Towards a zero-shot low-latency navigation for open surgery augmented reality applications.
Authors
Affiliations (6)
Affiliations (6)
- Research Group Medical Technologies, University of Applied Sciences Landshut, Landshut, Germany. [email protected].
- Chair for Visual Computing, Friedrich-Alexander-Universität Erlangen-Nürnberg, Erlangen, Germany. [email protected].
- Research Group Medical Technologies, University of Applied Sciences Landshut, Landshut, Germany.
- Intelligent Embedded Systems Lab, University of Freiburg, Freiburg im Breisgau, Germany.
- Chair for Visual Computing, Friedrich-Alexander-Universität Erlangen-Nürnberg, Erlangen, Germany.
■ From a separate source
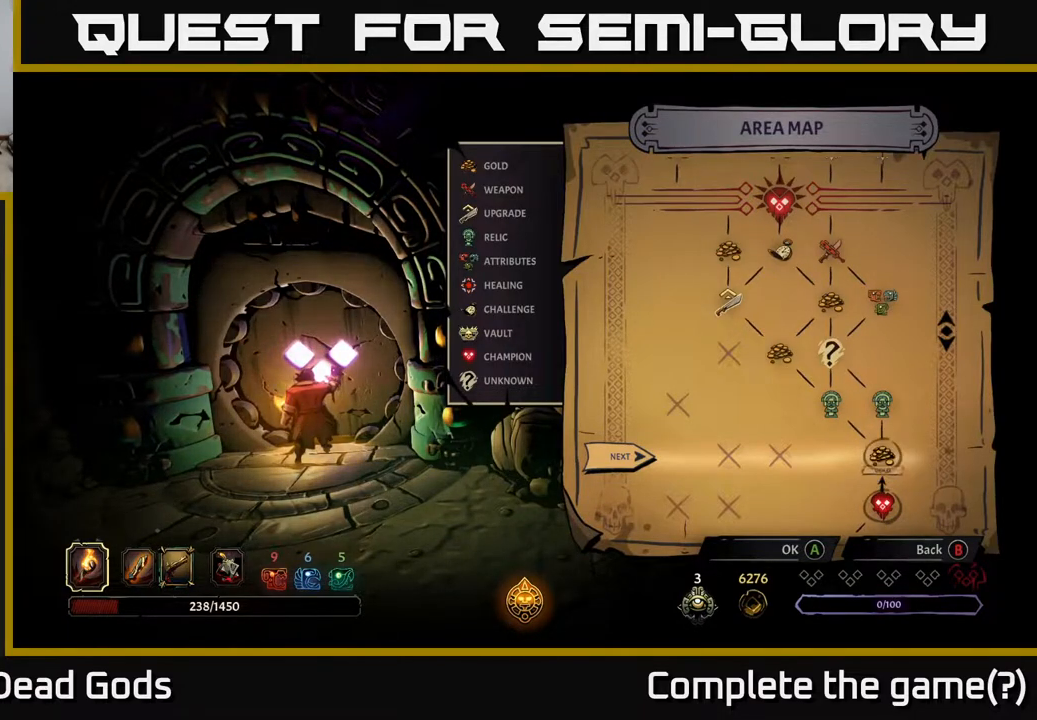
{"buttons": [], "left_stick": "center", "right_stick": "center", "events": [[17, "A", "up"]]}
- Fraunhofer Institute for Integrated Circuits IIS, Erlangen, Germany.
Abstract
Augmented reality (AR) enhances surgical navigation by superimposing visible anatomical structures with three-dimensional virtual models using head-mounted displays (HMDs). In particular, interventions such as open liver surgery can benefit from AR navigation, as it aids in identifying and distinguishing tumors and risk structures. However, there is a lack of automatic and markerless methods that are robust against real-world challenges, such as partial occlusion and organ motion. We introduce a novel multi-device approach for automatic live navigation in open liver surgery that enhances the visualization and interaction capabilities of a HoloLens 2 HMD through precise and reliable registration using an Intel RealSense RGB-D camera. The intraoperative RGB-D segmentation and the preoperative CT data are utilized to register a virtual liver model to the target anatomy. An AR-prompted Segment Anything Model (SAM) enables robust segmentation of the liver in situ without the need for additional training data. To mitigate algorithmic latency, Double Exponential Smoothing (DES) is applied to forecast registration results. We conducted a phantom study for open liver surgery, investigating various scenarios of liver motion, viewpoints, and occlusion. The mean registration errors (8.31 mm-18.78 mm TRE) are comparable to those reported in prior work, while our approach demonstrates high success rates even for high occlusion factors and strong motion. Using forecasting, we bypassed the algorithmic latency of 79.8 ms per frame, with median forecasting errors below 2 mms and 1.5 degrees between the quaternions. To our knowledge, this is the first work to approach markerless in situ visualization by combining a multi-device method with forecasting and a foundation model for segmentation and tracking. This enables a more reliable and precise AR registration of surgical targets with low latency. Our approach can be applied to other surgical applications and AR hardware with minimal effort.